Why have you not been updated by me in, like, a week? What's going on? I've compiled a short list of possible reasons for your reprehensible lack of being updated by me:
  1. The blogger in question (yours truly) has been spending his time announcing lists for which he has not yet thought of any contents. Like, you know, this one. This is probably disheartening for you, the receptacle into which such lists eventually are put.
  2. The grammar in list item #1, while lovely, is annoyingly correct. I'd think that might bother you. I'm not wild about it either, if that makes you feel any better.
  3. The internet was broken, and so I couldn't update you. Yeah, I'd think someone might have noticed. Or said something on the news like, "The internet is down, productivity soars," or "The internet is down, office workers begin beating each other to death with office furniture."
  4. Absolutely nothing amusing happened for 7 full days.
  5. It's too hot for humor. New York City feels like someone slit open a dead body and shoved me inside of it. Not unlike that creature that Han Solo cut open to keep Luke Skywalker warm in the beginning of "The Empire Strikes Back."
  6. Maybe you were depressed by the fact that I know the name of the species of creature mentioned in #5.
  7. It's a tautaun.

 

7.11.2006

Bong-Bong!!!

How much "Law & Order" can one person watch?
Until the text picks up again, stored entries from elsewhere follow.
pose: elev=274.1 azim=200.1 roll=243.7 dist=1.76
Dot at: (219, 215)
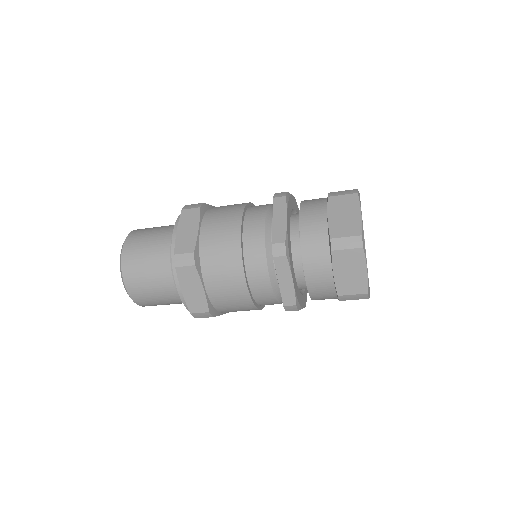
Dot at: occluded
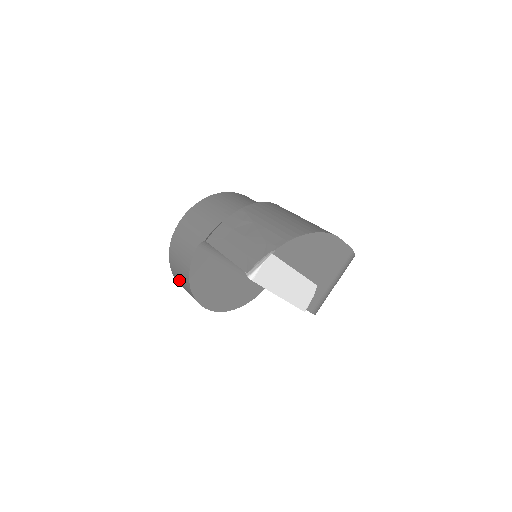
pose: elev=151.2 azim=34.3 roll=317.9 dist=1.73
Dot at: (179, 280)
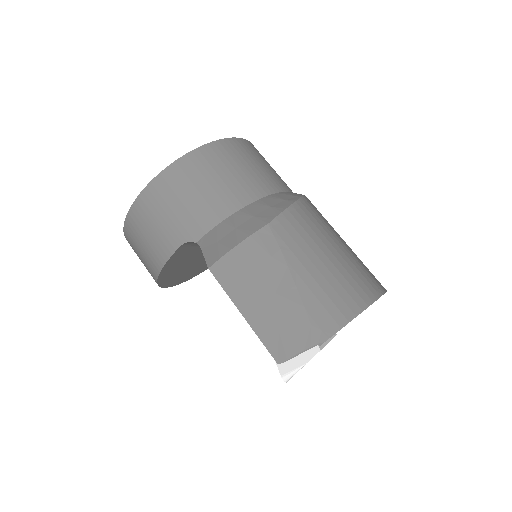
Dot at: (136, 253)
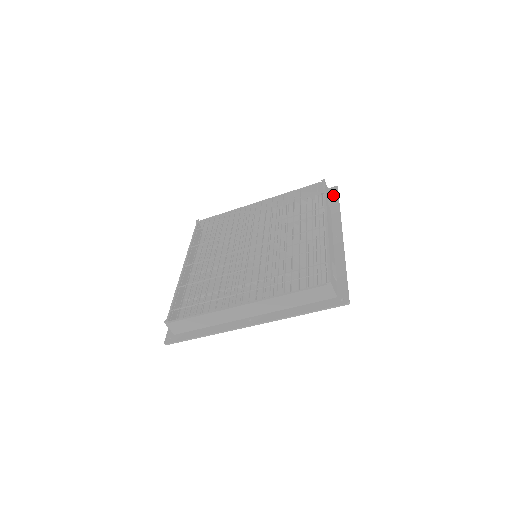
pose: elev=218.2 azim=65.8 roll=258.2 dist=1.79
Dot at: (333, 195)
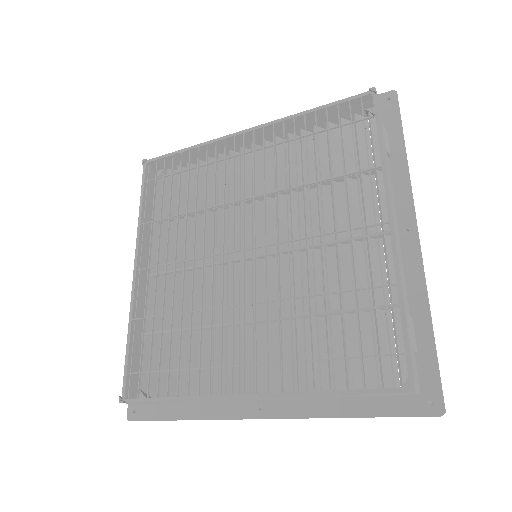
Dot at: (390, 115)
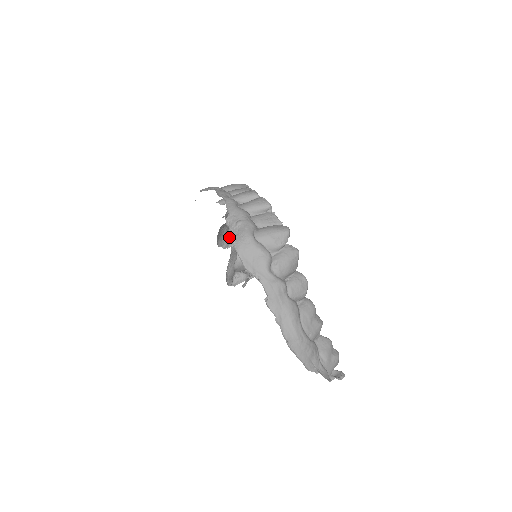
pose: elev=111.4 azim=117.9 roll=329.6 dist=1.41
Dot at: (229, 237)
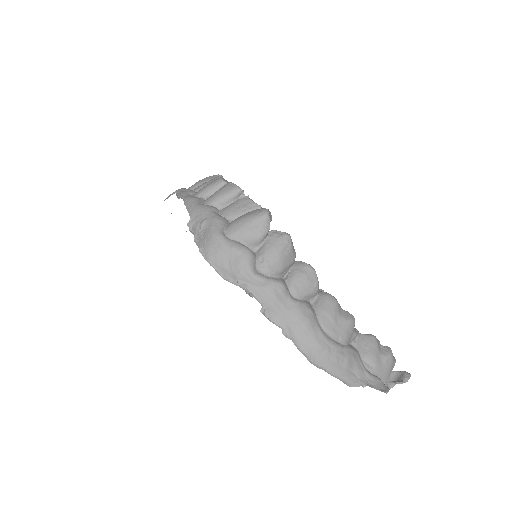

My answer is the same one that some alcoholics will give when asked how much they drink per day. "Well...all of it."
 
I love it so much. If you played that "bong-bong" noise out of context, I think I would begin to drool.
 
I drool anyway, but that's more out of laziness than any Pavlovian training. It's something I'm working on, and not something that I feel the need to defend to you people.
 
Ok, I apologize. That was, in fact, pretty defensive. If we were on Law & Order, and I had died shortly following that comment, that snarky coroner lady would be describing how my body showed signs of defensive wounds. You know, scuffs and scratches, skin under the fingernails. They'd be able to get your DNA and you'd be just about to get away with it, but Sam Waterston would find some sneaky way to get out of a plea bargain he had made with you, and you'd go down for the full 25 to life.
 
Oh, TV. Do you see what you do to me when you go on summer rerun vacation? If you drive me to a life of taking walks, reading books and talking with loved ones, I swear to god I'm going to do something that, given enough clues, will raise Jerry Orbach from the dead to bring me to justice.

7.07.2006

Revenge

Dear Tattooed People Who Are Cooler Than I Am,
 
I just saw a 75 year old man with the barbed wire tattoos around his "biceps." Hahahahahahahahahahahahahah! Have fun, everybody!!!!
 
Sincerely,
 
Dorky McNoTattoos
 
 

Thank you, Jacques Cousteau

I recently recorded a television program about famed marine biologist/explorer, Jacques Cousteau's son getting into a submersible that looks and moves like a great white shark. I haven't seen the show yet, so I won't comment on the moronity of such an act just yet. I will say this -- that's just one of the first steps in what was a lifelong dream of Cousteau's.
  1.  First Cousteau went down there in a shark cage or a sub.
  2. Then, his son builds a sub that looks like a shark.
  3. His grandson then builds a special camera that he can bring with him inside an actual LIVING great white shark. (He had to build a special camera because otherwise they wouldn't give him the grant to just go out and essentially "wear" a shark.)
  4. Cousteau's GREAT grandson just shoots himself in the mouth with a speargun while shouting "Sharks!"
  5. His great-great grandson embarrasses his wife at parties by putting a jellyfish in his pants.
  6. Finally, his great-great grandson just pees into the ocean every Fourth of July.
A masterful life.

7.05.2006

Thought on Swimming...

At this point, how much of the Earth's oceans are just pure fish pee?